═════ EXCERPTED PASSAGE ═════

Here’s one disastrously wrongheaded conclusion you could draw from this kind of work: that nobody knows anything, both sides are as bad as each other, and that the scientific consensus on climate change is probably just the result of a bunch of corrupt and biased liberal scientists intent on seeing only the facts they prefer. (If those are the lessons you draw from this study, perhaps you’re just exhibiting the phenomenon itself, and seeing what you want to see in the research?) There’s nothing in the study to support that, nor anything that favors the “on-the-one-hand-on-the-other-hand” style of false balance in journalism.

═════

▶ **REQUIREMENT A**
Extract the stretch of rows from the first row through the line containing "soviètic a través", reproducing those lines verbatim.

═════ DATA FOR THE TASK ═════

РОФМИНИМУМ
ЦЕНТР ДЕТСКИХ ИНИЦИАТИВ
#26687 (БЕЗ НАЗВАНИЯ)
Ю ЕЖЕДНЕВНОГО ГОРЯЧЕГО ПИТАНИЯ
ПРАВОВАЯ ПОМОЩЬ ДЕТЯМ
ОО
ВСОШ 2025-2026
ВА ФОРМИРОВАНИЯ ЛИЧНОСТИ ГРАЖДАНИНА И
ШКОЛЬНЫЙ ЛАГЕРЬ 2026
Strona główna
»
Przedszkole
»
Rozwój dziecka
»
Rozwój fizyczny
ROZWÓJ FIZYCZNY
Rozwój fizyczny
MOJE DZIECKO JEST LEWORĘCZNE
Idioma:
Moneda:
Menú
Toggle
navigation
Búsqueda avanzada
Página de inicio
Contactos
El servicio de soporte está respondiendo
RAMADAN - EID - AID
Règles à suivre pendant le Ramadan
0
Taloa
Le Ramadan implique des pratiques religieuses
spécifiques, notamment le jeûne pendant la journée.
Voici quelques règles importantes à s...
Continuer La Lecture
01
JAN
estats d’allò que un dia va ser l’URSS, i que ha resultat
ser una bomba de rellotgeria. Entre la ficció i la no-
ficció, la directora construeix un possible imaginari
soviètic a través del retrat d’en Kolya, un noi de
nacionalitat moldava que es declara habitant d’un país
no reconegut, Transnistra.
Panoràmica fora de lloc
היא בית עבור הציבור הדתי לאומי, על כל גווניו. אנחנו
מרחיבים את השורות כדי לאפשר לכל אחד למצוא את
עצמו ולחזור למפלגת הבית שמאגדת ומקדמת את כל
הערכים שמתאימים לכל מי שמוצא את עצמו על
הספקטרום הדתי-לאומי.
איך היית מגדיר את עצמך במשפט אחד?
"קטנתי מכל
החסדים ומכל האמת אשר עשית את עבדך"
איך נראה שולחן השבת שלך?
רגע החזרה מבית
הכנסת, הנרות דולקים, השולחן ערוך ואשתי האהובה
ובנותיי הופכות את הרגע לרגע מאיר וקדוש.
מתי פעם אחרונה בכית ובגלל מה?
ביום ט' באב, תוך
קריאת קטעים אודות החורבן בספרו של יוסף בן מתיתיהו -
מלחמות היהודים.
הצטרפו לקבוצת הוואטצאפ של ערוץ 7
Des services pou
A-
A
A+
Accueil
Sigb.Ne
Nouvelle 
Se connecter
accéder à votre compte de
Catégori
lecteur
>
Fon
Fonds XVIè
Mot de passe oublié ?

═════

▶ **REQUIREMENT B**
From the passage on climate science and bias, copy the stretch from "Here’s one disastrously" through "balance in journalism." word for word.

▶ **ANSWER A**
РОФМИНИМУМ
ЦЕНТР ДЕТСКИХ ИНИЦИАТИВ
#26687 (БЕЗ НАЗВАНИЯ)
Ю ЕЖЕДНЕВНОГО ГОРЯЧЕГО ПИТАНИЯ
ПРАВОВАЯ ПОМОЩЬ ДЕТЯМ
ОО
ВСОШ 2025-2026
ВА ФОРМИРОВАНИЯ ЛИЧНОСТИ ГРАЖДАНИНА И
ШКОЛЬНЫЙ ЛАГЕРЬ 2026
Strona główna
»
Przedszkole
»
Rozwój dziecka
»
Rozwój fizyczny
ROZWÓJ FIZYCZNY
Rozwój fizyczny
MOJE DZIECKO JEST LEWORĘCZNE
Idioma:
Moneda:
Menú
Toggle
navigation
Búsqueda avanzada
Página de inicio
Contactos
El servicio de soporte está respondiendo
RAMADAN - EID - AID
Règles à suivre pendant le Ramadan
0
Taloa
Le Ramadan implique des pratiques religieuses
spécifiques, notamment le jeûne pendant la journée.
Voici quelques règles importantes à s...
Continuer La Lecture
01
JAN
estats d’allò que un dia va ser l’URSS, i que ha resultat
ser una bomba de rellotgeria. Entre la ficció i la no-
ficció, la directora construeix un possible imaginari
soviètic a través del retrat d’en Kolya, un noi de

▶ **ANSWER B**
Here’s one disastrously wrongheaded conclusion you could draw from this kind of work: that nobody knows anything, both sides are as bad as each other, and that the scientific consensus on climate change is probably just the result of a bunch of corrupt and biased liberal scientists intent on seeing only the facts they prefer. (If those are the lessons you draw from this study, perhaps you’re just exhibiting the phenomenon itself, and seeing what you want to see in the research?) There’s nothing in the study to support that, nor anything that favors the “on-the-one-hand-on-the-other-hand” style of false balance in journalism.